── Material shown ──

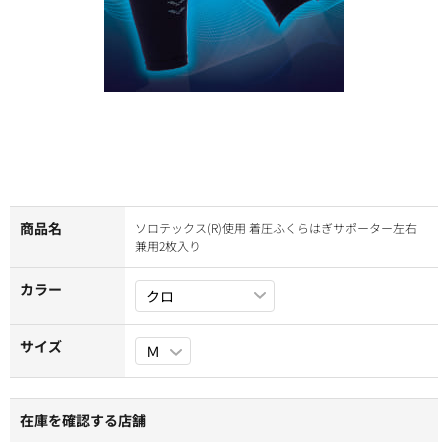
商品名
ソロテックス(R)使用 着圧ふくらはぎサポーター左右
兼用2枚入り
カラー
サイズ
在庫を確認する店舗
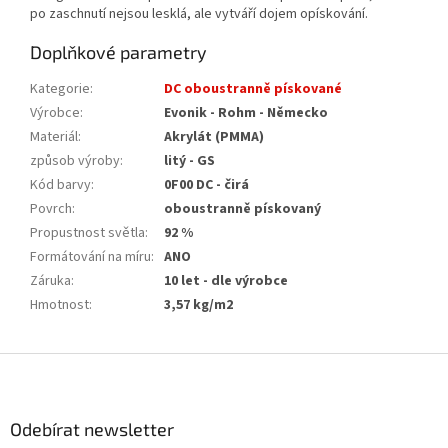
po zaschnutí nejsou lesklá, ale vytváří dojem opískování.
Doplňkové parametry
Kategorie
:
DC oboustranně pískované
Výrobce
:
Evonik - Rohm - Německo
Materiál
:
Akrylát (PMMA)
způsob výroby
:
litý - GS
Kód barvy
:
0F00 DC - čirá
Povrch
:
oboustranně pískovaný
Propustnost světla
:
92 %
Formátování na míru
:
ANO
Záruka
:
10 let - dle výrobce
Hmotnost
:
3,57 kg/m2
Z
á
p
a
Odebírat newsletter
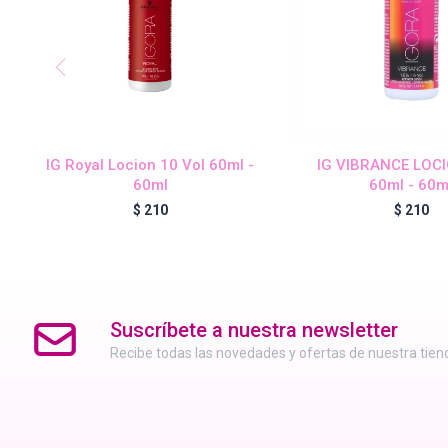
IG Royal Locion 10 Vol 60ml -
IG VIBRANCE LOC
60ml
60ml - 60m
$
210
$
210
Suscríbete a nuestra newsletter
Recibe todas las novedades y ofertas de nuestra tien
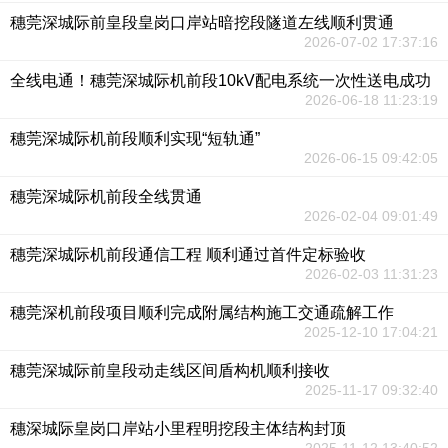
穗莞深城际前皇段皇岗口岸站暗挖段隧道左线顺利贯通
2026-07-02 17:37:16
全线电通！穗莞深城际机前段10kV配电系统一次性送电成功
2026-06-18 11:23:19
穗莞深城际机前段顺利实现“短轨通”
2026-06-15 09:42:05
穗莞深城际机前段全线贯通
2026-02-04 09:01:49
穗莞深城际机前段通信工程 顺利通过首件定标验收
2026-02-03 11:31:23
穗莞深机前段项目顺利完成附属结构施工交通疏解工作
2025-12-10 17:04:21
穗莞深城际前皇段动走线区间盾构机顺利接收
2025-11-17 09:32:40
穗深城际皇岗口岸站小里程明挖段主体结构封顶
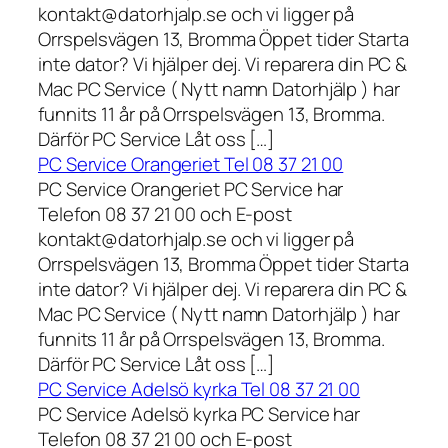
kontakt@datorhjalp.se och vi ligger på
Orrspelsvägen 13, Bromma Öppet tider Starta
inte dator? Vi hjälper dej. Vi reparera din PC &
Mac PC Service ( Nytt namn Datorhjälp ) har
funnits 11 år på Orrspelsvägen 13, Bromma.
Därför PC Service Låt oss […]
PC Service Orangeriet Tel 08 37 21 00
PC Service Orangeriet PC Service har
Telefon 08 37 21 00 och E-post
kontakt@datorhjalp.se och vi ligger på
Orrspelsvägen 13, Bromma Öppet tider Starta
inte dator? Vi hjälper dej. Vi reparera din PC &
Mac PC Service ( Nytt namn Datorhjälp ) har
funnits 11 år på Orrspelsvägen 13, Bromma.
Därför PC Service Låt oss […]
PC Service Adelsö kyrka Tel 08 37 21 00
PC Service Adelsö kyrka PC Service har
Telefon 08 37 21 00 och E-post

───

Your instructions
Your answer must be the number of lines above that contain the word "nuestra", stated alone.

Written answer
2